Peki, bu şartlar altında neler yapabiliriz, asıl konumuz bu.
Gençlik hayatın en mühim dönemidir. Bu dönemde verilen kararlar bir ömür boyu yaşanacak hayatı şekillendirir. Bundan dolayı kararlarımızı iyi düşünüp ona göre vermemiz gerekiyor.
Önce kim olduğunuzu tanıyacaksınız, benden ne olur, ne olmaz bunu sürekli sorgulayacaksın. Hangi yemeğe konsam tat veririm, hangi ortamda bunalırım, sıkılırım, nerede huzursuzluk çıkarırım bunları enine boyuna hesaplayacaksınız. İşe kendinizden başlayacaksınız.
İnsanoğlu en zor kendisini tanır. Herkesi tanırsın da kendine yabancı kalır insan. İlk kendini keşfetmekle başlayacaksın işe. Sabrını, sabırsızlıklarını, nefsini, hırslarını, beklentilerini, nefretlerini, arzularını, artılarını, eksilerini belirleyeceksin.

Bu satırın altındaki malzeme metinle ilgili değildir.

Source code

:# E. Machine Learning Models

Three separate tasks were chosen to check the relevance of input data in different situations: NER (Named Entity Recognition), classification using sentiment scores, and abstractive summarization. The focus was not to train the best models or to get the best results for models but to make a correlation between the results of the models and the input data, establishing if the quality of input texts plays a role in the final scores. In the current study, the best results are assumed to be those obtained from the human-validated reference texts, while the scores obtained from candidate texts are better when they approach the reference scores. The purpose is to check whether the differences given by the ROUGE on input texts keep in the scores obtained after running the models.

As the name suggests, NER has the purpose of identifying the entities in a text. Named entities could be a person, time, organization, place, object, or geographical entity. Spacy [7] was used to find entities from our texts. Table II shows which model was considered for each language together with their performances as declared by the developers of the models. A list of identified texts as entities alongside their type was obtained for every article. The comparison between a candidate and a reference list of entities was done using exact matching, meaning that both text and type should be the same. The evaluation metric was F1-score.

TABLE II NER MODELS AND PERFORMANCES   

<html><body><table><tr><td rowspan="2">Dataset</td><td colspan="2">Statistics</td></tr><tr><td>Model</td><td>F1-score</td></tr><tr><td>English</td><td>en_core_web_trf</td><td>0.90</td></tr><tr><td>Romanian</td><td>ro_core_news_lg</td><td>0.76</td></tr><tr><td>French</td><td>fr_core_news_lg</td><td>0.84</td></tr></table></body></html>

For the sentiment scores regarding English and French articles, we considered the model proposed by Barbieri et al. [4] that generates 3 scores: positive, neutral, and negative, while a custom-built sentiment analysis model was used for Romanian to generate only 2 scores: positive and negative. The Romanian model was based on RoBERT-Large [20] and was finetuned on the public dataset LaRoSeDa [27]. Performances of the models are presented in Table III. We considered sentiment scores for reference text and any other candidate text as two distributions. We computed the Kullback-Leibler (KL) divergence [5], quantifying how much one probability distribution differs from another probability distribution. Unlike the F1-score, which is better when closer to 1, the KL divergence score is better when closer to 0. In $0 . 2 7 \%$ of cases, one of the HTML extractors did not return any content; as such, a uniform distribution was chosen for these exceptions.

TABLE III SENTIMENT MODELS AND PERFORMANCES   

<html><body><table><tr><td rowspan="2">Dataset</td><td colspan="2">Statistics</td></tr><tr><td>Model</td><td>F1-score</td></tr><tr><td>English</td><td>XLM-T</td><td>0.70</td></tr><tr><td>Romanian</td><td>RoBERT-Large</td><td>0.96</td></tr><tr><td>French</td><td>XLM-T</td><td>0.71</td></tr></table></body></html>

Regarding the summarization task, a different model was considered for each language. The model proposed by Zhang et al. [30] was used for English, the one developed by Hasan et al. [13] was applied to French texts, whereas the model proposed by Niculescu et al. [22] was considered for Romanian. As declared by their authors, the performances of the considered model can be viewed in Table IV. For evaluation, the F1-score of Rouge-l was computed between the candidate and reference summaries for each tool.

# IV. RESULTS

Sonra ise olmak istediğin “seni” geliştireceksin. Eğer matematiği sevmiyorsan sözele dön, onu da sevmiyorsan mesleğe yönel, şiir yazamıyorsan şarkı yaz, oda olmuyorsa hikâye yaz, odamı olmadı mezar taşına isim yaz ama illa bir şey yaz. Yazmak insanın kendisinin ortaya çıkmasıdır, ne olduğunu yazdıkça görmeye başlarsın, kendini limonu sıkar gibi sıkacaksın, ne kadar su çıkıyor göreceksin. Önce dıştan içe, sonra içten dışa yansımalarını ortaya çıkaracaksın.

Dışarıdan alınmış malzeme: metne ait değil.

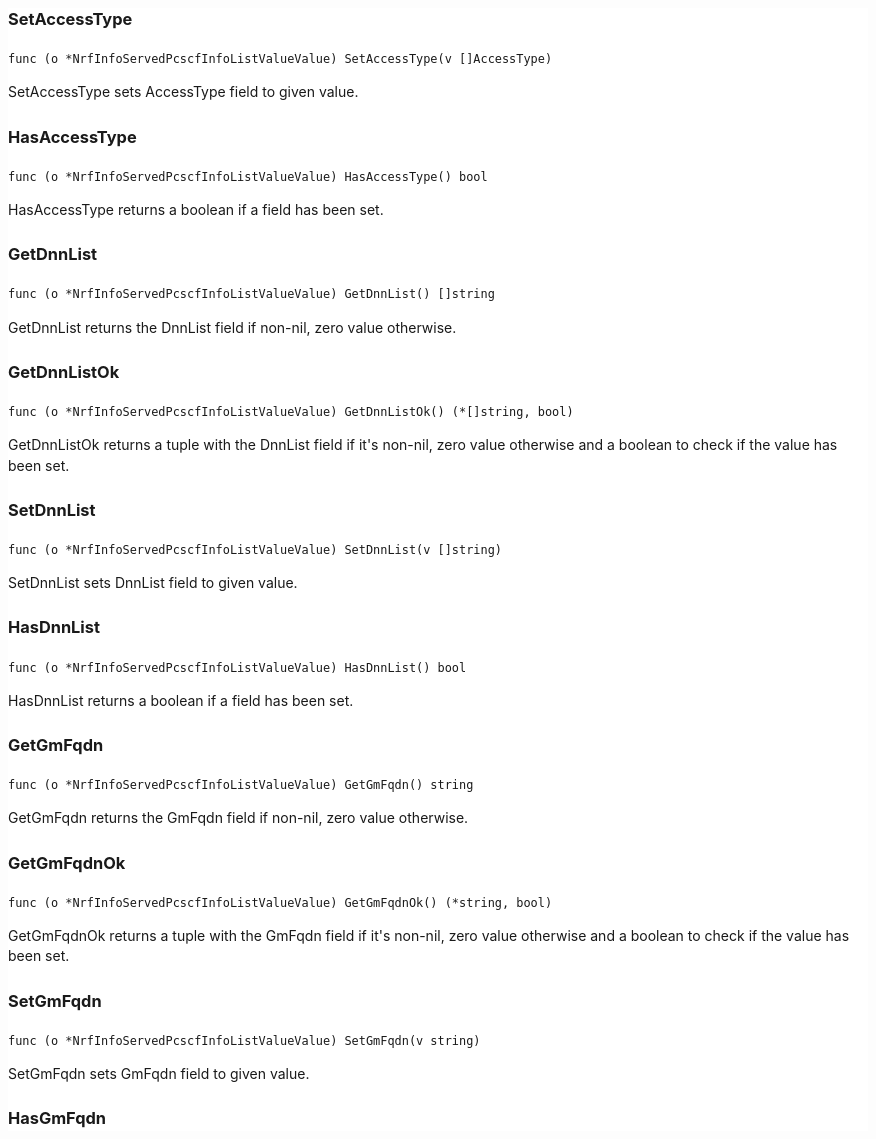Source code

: ### SetAccessType

`func (o *NrfInfoServedPcscfInfoListValueValue) SetAccessType(v []AccessType)`

SetAccessType sets AccessType field to given value.

### HasAccessType

`func (o *NrfInfoServedPcscfInfoListValueValue) HasAccessType() bool`

HasAccessType returns a boolean if a field has been set.

### GetDnnList

`func (o *NrfInfoServedPcscfInfoListValueValue) GetDnnList() []string`

GetDnnList returns the DnnList field if non-nil, zero value otherwise.

### GetDnnListOk

`func (o *NrfInfoServedPcscfInfoListValueValue) GetDnnListOk() (*[]string, bool)`

GetDnnListOk returns a tuple with the DnnList field if it's non-nil, zero value otherwise
and a boolean to check if the value has been set.

### SetDnnList

`func (o *NrfInfoServedPcscfInfoListValueValue) SetDnnList(v []string)`

SetDnnList sets DnnList field to given value.

### HasDnnList

`func (o *NrfInfoServedPcscfInfoListValueValue) HasDnnList() bool`

HasDnnList returns a boolean if a field has been set.

### GetGmFqdn

`func (o *NrfInfoServedPcscfInfoListValueValue) GetGmFqdn() string`

GetGmFqdn returns the GmFqdn field if non-nil, zero value otherwise.

### GetGmFqdnOk

`func (o *NrfInfoServedPcscfInfoListValueValue) GetGmFqdnOk() (*string, bool)`

GetGmFqdnOk returns a tuple with the GmFqdn field if it's non-nil, zero value otherwise
and a boolean to check if the value has been set.

### SetGmFqdn

`func (o *NrfInfoServedPcscfInfoListValueValue) SetGmFqdn(v string)`

SetGmFqdn sets GmFqdn field to given value.

### HasGmFqdn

Meslek seçiminde kişinin kendisini mutlaka tanıması gerekiyor. Bu süreçte her gün en az 10 dakika sessiz bir ortamda düşünmek ve kendinle bol bol yalnız kalmak gerekiyor. Ben ne istediğimi biliyorum demek öyle kolay bir sonuç değildir, bunu test etmiş olmak gerekiyor. Polis mi olmak istiyorsun, çevrende bir polisten rica et, bir gün onun yanında vakit geçir, o mesleği bizzat görerek, hissederek tanı. Doktor mu olmak istiyorsun, hastanelerle aranı iyi tut, güvenlik görevlisi mi olmak istiyorsun; geceleri uykusuz kalmayı sevebilecek misin bunları dene. Ama mutlaka dene, ne istediğini hangi kapının anahtarı olabileceğini fark et.

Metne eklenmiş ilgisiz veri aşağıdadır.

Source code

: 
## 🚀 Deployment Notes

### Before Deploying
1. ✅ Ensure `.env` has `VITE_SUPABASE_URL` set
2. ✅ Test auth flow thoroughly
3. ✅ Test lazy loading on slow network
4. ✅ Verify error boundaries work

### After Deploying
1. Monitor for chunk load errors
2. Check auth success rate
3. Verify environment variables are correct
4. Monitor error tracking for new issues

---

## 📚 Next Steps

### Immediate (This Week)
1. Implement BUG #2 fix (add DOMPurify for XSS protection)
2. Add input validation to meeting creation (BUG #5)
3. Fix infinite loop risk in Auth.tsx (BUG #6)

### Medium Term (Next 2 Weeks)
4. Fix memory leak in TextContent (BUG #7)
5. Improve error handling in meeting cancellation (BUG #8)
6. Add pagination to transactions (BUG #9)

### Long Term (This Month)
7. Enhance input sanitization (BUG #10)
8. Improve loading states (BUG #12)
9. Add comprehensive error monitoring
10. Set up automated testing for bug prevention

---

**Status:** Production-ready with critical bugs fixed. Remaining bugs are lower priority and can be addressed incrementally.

Kendi artılarını ve eksilerini belirledikten sonra, seni mutlu edecek şeylere kafa yormaya başla. Uçmak mı istiyorsun uçmaya çalış, uçamadınsa uçanların yanında onların yardımcısı ol. Koşmak mı seni mutlu ediyor, koşmaya çalış. Seçtiğin mesleğin adının ne olduğunun bir önemi yok, dünyada her meslek ile zirvelere çıkan insanlar vardır. Yeter ki sen işini severek, adam gibi yap.
Araştırma yönünü geliştir, sosyal medya ile aranı soğut, elektronik eşyaları sadece “ihtiyaç“ için kullan, kölesi olma.
Ve okumayı sev, kafanda kurguladığın mesleklerle alakalı bol bol oku. Kabın içerisinde ne varsa dışına o sızar. Kabını iyi doldur!
Bir mesleği seçerken çok para kazanırım mantığı ile seçersen, yarın çok para kazanan ama mutsuz bir insan olarak yaşamaya mecbur olursun. Unutma para sadece geçici hazlar verir insana ama asıl mutluluk içten bir kavramdır. Ondan mutlu olacağın işi seç, aşkla şevkle yapabilesin işini.
Dene kendini, toprağa dokun, ağaca dokun, bilgisayara dokun, kurguladığın bütün mesleklerle alakalı işlere bizzat dokun. Mutlaka o mesleği yapan en az 3 kişi ile konuş. Sen doktor olmak istiyorsan, kumaşında doktorluk varsa, asla 1-2 doktorun “bu iş yapılmaz” söylemlerine de yenik düşme, onların bu meslek için uygun insanlar olup olmadığını bilemezsin. Mesleğini aşkla yapan insanlarla konuş ki, referansın doğru olsun.
İçine yönel, kendi haritanı çıkar. Sonra başla yolculuğuna.